En outre, le contexte d’édification des trois rangées de parpaings diffère de celui de construction du garage, en ce qu’il fait suite à un accord préalable des parties pour l’édification d’un mur de séparation d’une hauteur de 1,40m et se limite à accroître cette hauteur de 60 cm.
Considérant ce contexte et le préjudice limité, il ne peut être retenu l’existence d’un trouble anormal de voisinage, quand bien même Mme [X] n’a pas donné son accord pour cette édification et qu’il résulte d’une clause de l’acte notarié de 2010 que la question de la perte de lumière avait été abordée par les parties et les avait amenées à s’interdire toute plantation d’arbres dans les parcelles à ce titre.
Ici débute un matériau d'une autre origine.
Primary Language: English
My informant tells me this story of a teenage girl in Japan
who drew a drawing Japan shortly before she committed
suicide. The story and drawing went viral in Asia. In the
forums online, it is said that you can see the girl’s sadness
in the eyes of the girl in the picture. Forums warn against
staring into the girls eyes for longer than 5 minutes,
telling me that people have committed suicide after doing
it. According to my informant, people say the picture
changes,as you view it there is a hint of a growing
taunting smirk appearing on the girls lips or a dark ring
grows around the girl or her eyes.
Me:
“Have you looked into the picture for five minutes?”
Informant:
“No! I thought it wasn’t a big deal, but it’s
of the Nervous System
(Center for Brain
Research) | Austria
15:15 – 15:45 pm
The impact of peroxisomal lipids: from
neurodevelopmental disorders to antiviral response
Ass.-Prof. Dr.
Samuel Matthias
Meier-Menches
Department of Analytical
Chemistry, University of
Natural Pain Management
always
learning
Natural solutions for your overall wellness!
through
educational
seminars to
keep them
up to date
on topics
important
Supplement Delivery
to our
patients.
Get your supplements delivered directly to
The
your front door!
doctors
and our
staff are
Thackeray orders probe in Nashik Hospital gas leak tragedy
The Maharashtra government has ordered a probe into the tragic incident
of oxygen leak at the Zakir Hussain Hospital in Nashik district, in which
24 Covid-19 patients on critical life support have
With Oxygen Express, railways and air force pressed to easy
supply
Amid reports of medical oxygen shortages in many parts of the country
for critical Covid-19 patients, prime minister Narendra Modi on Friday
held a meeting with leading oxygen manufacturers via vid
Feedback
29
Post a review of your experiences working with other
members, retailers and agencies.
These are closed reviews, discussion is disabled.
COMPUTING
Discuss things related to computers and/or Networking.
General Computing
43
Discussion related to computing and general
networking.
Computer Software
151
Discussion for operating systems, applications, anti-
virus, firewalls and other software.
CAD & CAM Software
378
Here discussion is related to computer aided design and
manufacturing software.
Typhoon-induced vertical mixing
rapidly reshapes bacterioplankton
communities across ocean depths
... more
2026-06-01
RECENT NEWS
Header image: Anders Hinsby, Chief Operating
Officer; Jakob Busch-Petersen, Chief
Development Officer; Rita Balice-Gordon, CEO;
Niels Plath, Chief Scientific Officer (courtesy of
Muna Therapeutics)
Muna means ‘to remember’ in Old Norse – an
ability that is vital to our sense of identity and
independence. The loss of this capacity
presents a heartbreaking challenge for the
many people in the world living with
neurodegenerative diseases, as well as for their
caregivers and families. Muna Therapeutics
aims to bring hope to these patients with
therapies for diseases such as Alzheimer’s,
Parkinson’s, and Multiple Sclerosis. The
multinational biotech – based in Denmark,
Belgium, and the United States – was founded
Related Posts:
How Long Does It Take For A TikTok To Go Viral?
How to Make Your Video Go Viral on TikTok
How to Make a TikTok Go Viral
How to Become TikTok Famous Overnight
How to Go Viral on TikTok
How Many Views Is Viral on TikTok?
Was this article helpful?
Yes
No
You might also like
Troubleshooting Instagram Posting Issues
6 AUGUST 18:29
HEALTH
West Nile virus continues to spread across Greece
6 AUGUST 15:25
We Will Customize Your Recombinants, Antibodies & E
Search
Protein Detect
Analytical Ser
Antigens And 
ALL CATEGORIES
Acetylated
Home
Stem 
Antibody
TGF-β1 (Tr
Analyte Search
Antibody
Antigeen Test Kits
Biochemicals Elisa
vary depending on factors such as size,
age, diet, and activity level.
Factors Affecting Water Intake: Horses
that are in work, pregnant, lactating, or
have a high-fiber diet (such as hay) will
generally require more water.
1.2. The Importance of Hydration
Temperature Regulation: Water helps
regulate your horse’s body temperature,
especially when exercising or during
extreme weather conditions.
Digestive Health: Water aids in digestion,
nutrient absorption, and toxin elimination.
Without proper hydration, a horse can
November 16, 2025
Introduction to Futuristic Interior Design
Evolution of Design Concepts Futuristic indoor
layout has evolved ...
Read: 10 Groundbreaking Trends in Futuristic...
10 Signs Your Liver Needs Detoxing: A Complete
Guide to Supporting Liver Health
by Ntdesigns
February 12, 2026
Il conviendra dès lors de débouter Mme [X] de sa demande subsidiaire de dommages et intérêts en raison de ce rehaussement du mur mitoyen, par confirmation du jugement contesté.
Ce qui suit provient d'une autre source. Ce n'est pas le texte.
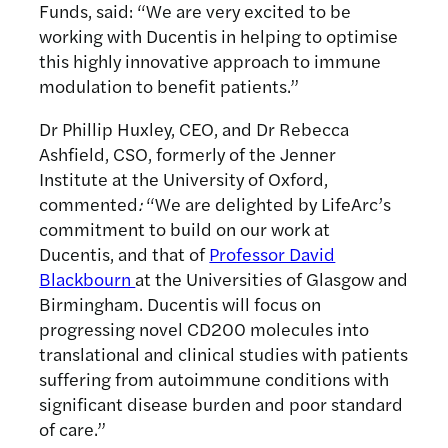
Funds, said: “We are very excited to be
working with Ducentis in helping to optimise
this highly innovative approach to immune
modulation to benefit patients.”
Dr Phillip Huxley, CEO, and Dr Rebecca
Ashfield, CSO, formerly of the Jenner
Institute at the University of Oxford,
commented
:
“We are delighted by LifeArc’s
commitment to build on our work at
Ducentis, and that of
Professor David
Blackbourn
at the Universities of Glasgow and
Birmingham. Ducentis will focus on
progressing novel CD200 molecules into
translational and clinical studies with patients
suffering from autoimmune conditions with
significant disease burden and poor standard
of care.”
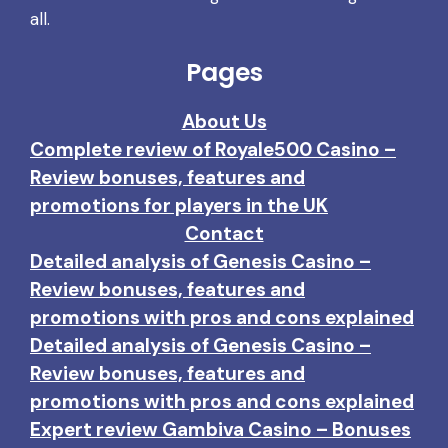
all.
Pages
About Us
Complete review of Royale500 Casino –
Review bonuses, features and
promotions for players in the UK
Contact
Detailed analysis of Genesis Casino –
Review bonuses, features and
promotions with pros and cons explained
Detailed analysis of Genesis Casino –
Review bonuses, features and
promotions with pros and cons explained
Expert review Gambiva Casino – Bonuses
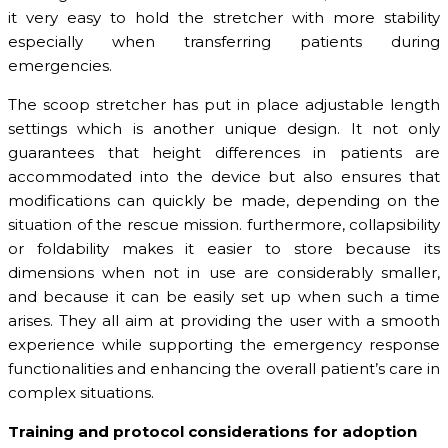
it very easy to hold the stretcher with more stability
especially when transferring patients during
emergencies.
The scoop stretcher has put in place adjustable length
settings which is another unique design. It not only
guarantees that height differences in patients are
accommodated into the device but also ensures that
modifications can quickly be made, depending on the
situation of the rescue mission. furthermore, collapsibility
or foldability makes it easier to store because its
dimensions when not in use are considerably smaller,
and because it can be easily set up when such a time
arises. They all aim at providing the user with a smooth
experience while supporting the emergency response
functionalities and enhancing the overall patient’s care in
complex situations.
Training and protocol considerations for adoption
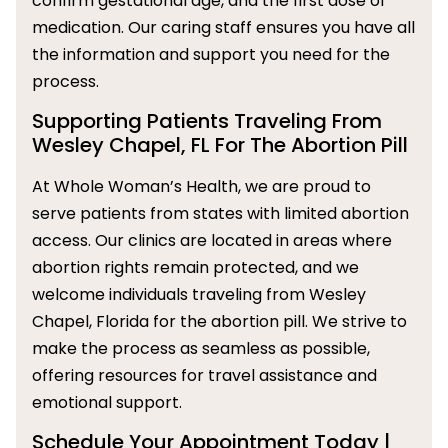
confirm gestational age, and the first dose of
medication. Our caring staff ensures you have all
the information and support you need for the
process.
Supporting Patients Traveling From
Wesley Chapel, FL For The Abortion Pill
At Whole Woman’s Health, we are proud to
serve patients from states with limited abortion
access. Our clinics are located in areas where
abortion rights remain protected, and we
welcome individuals traveling from Wesley
Chapel, Florida for the abortion pill. We strive to
make the process as seamless as possible,
offering resources for travel assistance and
emotional support.
Schedule Your Appointment Today |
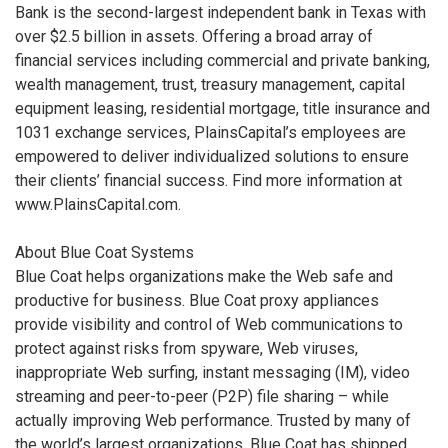
Bank is the second-largest independent bank in Texas with
over $2.5 billion in assets. Offering a broad array of
financial services including commercial and private banking,
wealth management, trust, treasury management, capital
equipment leasing, residential mortgage, title insurance and
1031 exchange services, PlainsCapital’s employees are
empowered to deliver individualized solutions to ensure
their clients’ financial success. Find more information at
www.PlainsCapital.com.
About Blue Coat Systems
Blue Coat helps organizations make the Web safe and
productive for business. Blue Coat proxy appliances
provide visibility and control of Web communications to
protect against risks from spyware, Web viruses,
inappropriate Web surfing, instant messaging (IM), video
streaming and peer-to-peer (P2P) file sharing – while
actually improving Web performance. Trusted by many of
the world’s largest organizations, Blue Coat has shipped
III- Sur les frais de procédure':
Le jugement sera confirmé en ses chefs statuant sur les dépens et les frais irrépétibles.
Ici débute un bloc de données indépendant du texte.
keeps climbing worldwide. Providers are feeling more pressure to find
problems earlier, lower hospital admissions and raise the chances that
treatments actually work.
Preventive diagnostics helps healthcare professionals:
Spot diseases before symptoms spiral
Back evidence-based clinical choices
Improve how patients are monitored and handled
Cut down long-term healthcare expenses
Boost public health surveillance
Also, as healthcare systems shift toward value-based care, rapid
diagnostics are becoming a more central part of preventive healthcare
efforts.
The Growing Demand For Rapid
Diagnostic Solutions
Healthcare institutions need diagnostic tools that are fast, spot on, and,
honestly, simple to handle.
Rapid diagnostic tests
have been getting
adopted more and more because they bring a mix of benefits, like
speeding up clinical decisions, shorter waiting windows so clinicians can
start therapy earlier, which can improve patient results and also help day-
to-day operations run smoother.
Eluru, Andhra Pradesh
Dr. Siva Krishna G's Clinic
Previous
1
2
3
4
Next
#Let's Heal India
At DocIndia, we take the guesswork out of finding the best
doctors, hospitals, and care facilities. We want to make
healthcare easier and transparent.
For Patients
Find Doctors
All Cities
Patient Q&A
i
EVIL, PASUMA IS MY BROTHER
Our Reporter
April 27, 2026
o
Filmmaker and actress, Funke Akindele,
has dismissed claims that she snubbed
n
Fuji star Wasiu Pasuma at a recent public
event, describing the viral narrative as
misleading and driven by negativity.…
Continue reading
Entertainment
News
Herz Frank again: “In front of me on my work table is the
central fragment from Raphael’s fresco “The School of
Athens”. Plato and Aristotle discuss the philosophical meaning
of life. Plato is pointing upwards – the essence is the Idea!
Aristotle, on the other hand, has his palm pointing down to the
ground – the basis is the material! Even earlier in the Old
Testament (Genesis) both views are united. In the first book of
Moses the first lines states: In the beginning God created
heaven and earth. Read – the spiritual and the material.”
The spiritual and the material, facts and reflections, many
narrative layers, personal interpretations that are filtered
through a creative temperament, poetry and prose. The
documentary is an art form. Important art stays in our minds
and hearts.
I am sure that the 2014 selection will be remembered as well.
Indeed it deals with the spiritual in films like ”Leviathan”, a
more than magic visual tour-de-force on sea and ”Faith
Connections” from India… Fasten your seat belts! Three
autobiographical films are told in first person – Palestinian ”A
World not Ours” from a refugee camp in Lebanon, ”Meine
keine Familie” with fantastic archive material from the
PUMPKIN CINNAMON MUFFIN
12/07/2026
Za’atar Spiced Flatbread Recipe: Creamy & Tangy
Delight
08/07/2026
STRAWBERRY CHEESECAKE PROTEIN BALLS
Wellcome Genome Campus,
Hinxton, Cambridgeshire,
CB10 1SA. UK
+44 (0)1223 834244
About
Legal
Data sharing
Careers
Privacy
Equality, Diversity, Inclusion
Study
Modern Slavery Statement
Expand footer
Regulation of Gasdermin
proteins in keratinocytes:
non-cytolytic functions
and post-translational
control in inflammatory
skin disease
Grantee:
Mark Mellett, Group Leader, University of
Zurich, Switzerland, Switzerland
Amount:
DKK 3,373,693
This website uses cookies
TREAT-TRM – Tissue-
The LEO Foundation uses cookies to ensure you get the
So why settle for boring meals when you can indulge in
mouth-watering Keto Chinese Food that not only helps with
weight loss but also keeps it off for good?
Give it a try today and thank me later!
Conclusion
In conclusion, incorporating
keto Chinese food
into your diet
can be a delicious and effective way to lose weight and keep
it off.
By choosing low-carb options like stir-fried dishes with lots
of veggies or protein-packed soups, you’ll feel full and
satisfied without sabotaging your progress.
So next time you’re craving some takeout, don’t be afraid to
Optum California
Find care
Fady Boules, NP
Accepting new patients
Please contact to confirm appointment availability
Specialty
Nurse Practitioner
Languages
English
Il y aura lieu de laisser à chaque partie la charge de ses propres dépens d’appel.
Il conviendra enfin de dire n’y avoir lieu à condamnation de quiconque au titre des frais irrépétibles d’appel, sur le fondement de l’article 700 du code de procédure civile.
PAR CES MOTIFS
Statuant publiquement, par arrêt contradictoire et en dernier ressort,
CONFIRME le jugement rendu le 6 mai 2021 par le tribunal judiciaire de Blois en toutes ses dispositions, sauf en ce qu’il a :
— Condamné M. [H] [A] à verser à Mme [S] [X] épouse [M] une somme de 3 500 euros à titre de dommages et intérêts en réparation du préjudice de jouissance causé par la construction du mur ;
Statuant à nouveau et y ajoutant':
CONDAMNE M. [H] [A] à verser à Mme [S] [X] épouse [M] une somme de 3 500 euros à titre de dommages et intérêts en réparation du préjudice de jouissance causé par la construction du garage (auvent couvert) ;
LAISSE à chaque partie la charge de ses propres dépens d’appel ;
DIT n’y avoir lieu à condamnation de quiconque au titre des frais irrépétibles d’appel, sur le fondement de l’article 700 du code de procédure civile.
Arrêt signé par Madame Nathalie LAUER, Présidente de Chambre et Mme Karine DUPONT, Greffier, auquel la minute de la décision a été remise par le magistrat signataire.